* **Work to do**: Rewrite the items beginning at the line that contains "state / province: Bioko Norte" and stopping after the line that contains "genus: Neurolaena". Replace "locality" with "site" and change nothing else.

* **Input material**:
========================================

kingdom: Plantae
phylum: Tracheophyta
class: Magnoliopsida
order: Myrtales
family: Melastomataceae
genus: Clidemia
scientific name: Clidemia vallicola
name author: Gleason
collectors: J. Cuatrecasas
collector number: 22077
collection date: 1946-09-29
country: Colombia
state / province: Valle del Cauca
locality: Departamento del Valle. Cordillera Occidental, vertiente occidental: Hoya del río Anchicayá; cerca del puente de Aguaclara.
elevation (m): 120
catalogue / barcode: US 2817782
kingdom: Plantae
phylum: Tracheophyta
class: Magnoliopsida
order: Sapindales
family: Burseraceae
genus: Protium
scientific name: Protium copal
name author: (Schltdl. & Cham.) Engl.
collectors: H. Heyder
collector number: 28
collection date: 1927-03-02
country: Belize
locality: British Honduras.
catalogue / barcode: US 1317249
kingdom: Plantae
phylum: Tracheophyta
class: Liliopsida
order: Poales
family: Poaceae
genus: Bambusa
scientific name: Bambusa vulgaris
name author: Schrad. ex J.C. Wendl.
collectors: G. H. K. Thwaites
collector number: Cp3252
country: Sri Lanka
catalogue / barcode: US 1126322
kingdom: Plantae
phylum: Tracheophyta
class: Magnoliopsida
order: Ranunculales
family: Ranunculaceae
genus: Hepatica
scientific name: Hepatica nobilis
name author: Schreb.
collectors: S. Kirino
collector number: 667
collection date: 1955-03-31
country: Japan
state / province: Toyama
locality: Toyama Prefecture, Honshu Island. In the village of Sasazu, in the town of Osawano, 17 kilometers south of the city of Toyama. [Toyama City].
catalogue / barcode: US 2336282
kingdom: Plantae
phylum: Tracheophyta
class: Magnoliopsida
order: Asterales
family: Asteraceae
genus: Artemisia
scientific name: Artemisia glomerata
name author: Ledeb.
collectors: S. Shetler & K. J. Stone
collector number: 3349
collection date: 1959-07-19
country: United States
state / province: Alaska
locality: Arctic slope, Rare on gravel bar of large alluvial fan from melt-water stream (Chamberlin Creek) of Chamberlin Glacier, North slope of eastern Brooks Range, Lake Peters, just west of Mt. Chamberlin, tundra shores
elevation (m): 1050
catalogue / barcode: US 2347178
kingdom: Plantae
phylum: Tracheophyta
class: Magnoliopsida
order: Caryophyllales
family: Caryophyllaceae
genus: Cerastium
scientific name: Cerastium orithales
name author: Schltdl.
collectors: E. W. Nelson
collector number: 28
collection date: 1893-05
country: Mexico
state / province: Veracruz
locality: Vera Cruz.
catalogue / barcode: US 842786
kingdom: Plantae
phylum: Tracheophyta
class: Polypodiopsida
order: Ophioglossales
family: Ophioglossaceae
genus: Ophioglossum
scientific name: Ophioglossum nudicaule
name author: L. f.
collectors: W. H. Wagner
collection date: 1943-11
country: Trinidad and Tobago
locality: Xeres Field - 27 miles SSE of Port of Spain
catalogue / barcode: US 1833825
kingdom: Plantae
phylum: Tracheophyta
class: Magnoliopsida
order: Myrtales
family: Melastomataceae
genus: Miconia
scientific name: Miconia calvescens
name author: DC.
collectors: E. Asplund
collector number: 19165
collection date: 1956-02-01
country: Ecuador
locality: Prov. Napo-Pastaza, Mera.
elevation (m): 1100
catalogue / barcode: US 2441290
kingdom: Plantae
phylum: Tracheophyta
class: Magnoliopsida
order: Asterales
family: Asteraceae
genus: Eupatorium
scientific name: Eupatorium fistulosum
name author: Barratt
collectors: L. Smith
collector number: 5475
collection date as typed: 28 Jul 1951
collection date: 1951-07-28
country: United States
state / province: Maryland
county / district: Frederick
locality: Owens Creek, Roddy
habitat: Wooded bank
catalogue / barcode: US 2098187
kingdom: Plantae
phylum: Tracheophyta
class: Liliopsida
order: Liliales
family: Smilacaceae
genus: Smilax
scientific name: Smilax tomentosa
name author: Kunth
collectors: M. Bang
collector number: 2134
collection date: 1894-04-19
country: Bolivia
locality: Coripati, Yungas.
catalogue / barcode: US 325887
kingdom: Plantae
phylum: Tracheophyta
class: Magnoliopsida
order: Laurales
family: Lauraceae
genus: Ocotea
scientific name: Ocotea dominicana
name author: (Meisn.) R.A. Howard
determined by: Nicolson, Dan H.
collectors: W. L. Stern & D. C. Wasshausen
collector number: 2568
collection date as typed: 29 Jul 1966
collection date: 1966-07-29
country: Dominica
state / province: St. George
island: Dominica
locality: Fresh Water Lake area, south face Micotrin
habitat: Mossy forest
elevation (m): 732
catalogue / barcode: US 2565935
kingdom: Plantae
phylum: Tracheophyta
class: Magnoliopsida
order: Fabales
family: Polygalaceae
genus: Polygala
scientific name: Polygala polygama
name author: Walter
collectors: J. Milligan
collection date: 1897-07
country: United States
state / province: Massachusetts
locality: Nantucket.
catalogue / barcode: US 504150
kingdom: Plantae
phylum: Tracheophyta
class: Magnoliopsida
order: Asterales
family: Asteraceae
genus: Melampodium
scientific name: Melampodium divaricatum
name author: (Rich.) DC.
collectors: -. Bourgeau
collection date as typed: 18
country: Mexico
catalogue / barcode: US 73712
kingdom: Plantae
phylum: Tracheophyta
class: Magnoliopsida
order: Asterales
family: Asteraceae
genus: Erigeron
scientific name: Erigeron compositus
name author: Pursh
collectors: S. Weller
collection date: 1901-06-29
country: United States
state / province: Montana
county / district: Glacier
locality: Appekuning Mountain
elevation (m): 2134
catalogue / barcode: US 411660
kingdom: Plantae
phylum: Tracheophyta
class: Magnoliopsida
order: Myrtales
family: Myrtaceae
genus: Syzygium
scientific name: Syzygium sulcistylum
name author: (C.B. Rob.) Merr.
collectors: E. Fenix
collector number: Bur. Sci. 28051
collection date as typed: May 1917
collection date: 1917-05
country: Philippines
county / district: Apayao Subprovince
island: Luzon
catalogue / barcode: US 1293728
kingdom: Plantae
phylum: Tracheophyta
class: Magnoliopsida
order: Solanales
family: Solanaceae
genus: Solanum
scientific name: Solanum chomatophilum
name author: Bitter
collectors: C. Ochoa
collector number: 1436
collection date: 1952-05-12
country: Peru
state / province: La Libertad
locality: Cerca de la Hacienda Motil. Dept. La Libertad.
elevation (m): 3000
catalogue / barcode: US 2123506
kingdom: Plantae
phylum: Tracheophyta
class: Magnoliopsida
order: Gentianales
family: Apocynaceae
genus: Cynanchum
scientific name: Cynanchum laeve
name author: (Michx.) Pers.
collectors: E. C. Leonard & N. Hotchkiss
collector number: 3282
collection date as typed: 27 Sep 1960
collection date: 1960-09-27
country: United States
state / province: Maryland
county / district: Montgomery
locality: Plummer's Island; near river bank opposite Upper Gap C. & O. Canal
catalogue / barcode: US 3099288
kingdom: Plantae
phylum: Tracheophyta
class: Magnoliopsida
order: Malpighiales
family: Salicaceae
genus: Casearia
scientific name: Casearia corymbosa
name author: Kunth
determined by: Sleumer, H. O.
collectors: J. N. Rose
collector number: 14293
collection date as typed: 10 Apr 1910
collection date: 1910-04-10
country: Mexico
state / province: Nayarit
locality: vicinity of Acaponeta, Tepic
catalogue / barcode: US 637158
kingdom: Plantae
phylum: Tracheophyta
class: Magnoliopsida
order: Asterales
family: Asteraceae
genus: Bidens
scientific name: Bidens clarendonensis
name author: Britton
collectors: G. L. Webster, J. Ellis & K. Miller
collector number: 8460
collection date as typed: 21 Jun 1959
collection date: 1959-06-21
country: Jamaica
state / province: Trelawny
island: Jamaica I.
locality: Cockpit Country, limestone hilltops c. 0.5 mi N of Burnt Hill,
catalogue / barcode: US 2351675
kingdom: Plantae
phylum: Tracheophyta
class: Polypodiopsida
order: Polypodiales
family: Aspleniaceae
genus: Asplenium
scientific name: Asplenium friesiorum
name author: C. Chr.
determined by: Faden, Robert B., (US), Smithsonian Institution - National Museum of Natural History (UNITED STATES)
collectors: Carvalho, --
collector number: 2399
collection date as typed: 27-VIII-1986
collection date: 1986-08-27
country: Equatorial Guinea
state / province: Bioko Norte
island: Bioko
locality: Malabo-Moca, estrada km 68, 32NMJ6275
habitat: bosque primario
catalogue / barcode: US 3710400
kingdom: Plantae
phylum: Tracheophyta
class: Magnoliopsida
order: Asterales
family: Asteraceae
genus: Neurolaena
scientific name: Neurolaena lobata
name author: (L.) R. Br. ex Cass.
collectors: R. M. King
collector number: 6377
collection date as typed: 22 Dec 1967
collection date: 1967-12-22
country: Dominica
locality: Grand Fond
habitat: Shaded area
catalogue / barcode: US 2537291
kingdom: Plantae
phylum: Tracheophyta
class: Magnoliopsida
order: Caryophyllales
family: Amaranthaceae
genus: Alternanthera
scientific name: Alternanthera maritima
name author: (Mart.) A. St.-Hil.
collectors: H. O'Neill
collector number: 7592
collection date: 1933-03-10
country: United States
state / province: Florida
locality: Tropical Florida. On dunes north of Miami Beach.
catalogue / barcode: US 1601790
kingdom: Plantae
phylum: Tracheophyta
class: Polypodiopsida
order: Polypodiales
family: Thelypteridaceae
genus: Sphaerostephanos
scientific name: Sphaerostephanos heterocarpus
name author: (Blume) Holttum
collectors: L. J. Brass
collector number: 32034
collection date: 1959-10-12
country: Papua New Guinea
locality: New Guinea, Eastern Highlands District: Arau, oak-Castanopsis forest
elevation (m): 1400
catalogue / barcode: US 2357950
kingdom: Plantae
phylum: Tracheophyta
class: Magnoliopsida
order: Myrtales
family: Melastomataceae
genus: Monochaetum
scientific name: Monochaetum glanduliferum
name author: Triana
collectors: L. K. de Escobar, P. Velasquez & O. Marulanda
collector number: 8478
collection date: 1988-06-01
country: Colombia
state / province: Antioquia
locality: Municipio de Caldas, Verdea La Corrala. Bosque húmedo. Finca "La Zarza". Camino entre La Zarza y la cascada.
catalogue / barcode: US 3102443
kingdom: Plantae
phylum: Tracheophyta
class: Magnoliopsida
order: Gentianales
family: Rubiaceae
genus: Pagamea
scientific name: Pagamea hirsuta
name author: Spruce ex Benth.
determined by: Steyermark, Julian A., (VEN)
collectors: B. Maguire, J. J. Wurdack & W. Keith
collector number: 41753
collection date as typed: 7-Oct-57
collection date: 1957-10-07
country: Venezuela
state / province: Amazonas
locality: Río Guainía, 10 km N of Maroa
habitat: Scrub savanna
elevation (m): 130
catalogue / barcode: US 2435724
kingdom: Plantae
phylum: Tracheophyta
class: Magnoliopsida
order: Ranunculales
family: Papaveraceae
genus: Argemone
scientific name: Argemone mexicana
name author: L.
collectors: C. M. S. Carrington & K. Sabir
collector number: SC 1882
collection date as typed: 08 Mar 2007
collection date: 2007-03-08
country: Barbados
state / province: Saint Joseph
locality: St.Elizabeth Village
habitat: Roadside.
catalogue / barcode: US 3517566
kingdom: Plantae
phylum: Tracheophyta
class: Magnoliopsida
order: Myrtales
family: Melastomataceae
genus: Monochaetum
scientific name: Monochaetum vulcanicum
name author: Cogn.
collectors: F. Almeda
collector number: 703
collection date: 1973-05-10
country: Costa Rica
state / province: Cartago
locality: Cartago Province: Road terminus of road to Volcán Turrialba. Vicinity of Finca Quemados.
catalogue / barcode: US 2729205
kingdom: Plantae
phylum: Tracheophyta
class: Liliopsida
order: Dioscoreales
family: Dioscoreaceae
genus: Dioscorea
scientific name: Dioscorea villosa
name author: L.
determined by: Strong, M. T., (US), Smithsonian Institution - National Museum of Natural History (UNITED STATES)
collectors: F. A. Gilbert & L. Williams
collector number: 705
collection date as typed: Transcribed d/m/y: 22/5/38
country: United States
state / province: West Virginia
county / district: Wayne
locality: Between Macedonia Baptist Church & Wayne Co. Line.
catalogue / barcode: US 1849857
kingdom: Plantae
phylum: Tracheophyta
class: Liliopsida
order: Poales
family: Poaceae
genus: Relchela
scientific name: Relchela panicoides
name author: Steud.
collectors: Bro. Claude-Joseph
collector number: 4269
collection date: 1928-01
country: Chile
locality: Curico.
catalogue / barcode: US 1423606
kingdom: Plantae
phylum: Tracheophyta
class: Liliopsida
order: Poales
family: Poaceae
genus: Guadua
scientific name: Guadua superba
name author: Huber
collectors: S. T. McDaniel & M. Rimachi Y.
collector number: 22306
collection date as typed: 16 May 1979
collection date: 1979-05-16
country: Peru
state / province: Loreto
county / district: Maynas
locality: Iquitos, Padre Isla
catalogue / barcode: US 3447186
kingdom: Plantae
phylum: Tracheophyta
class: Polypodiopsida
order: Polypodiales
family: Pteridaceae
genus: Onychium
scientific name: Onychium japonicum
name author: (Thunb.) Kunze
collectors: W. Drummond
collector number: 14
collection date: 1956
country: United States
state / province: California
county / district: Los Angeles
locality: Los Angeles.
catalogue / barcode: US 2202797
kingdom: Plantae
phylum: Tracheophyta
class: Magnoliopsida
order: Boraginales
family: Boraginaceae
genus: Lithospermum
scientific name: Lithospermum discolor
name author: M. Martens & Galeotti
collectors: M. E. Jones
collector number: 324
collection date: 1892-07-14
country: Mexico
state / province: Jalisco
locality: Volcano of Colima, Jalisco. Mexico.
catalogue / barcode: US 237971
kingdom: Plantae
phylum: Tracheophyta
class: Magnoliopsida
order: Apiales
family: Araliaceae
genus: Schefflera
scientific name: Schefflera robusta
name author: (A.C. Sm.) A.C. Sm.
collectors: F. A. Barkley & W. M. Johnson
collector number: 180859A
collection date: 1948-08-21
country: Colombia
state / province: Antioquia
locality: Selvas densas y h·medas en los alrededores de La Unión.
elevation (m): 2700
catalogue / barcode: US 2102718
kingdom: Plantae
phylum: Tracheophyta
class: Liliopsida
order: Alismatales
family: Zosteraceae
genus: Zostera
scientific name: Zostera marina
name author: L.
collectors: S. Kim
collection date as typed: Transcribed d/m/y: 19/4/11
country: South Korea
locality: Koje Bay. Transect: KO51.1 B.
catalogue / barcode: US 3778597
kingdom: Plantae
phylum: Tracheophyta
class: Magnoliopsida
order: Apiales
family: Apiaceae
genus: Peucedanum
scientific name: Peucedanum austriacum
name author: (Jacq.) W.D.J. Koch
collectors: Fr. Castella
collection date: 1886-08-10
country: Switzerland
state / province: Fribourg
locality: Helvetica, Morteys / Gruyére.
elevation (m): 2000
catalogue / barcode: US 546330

========================================

* **The solution**:
state / province: Bioko Norte
island: Bioko
site: Malabo-Moca, estrada km 68, 32NMJ6275
habitat: bosque primario
catalogue / barcode: US 3710400
kingdom: Plantae
phylum: Tracheophyta
class: Magnoliopsida
order: Asterales
family: Asteraceae
genus: Neurolaena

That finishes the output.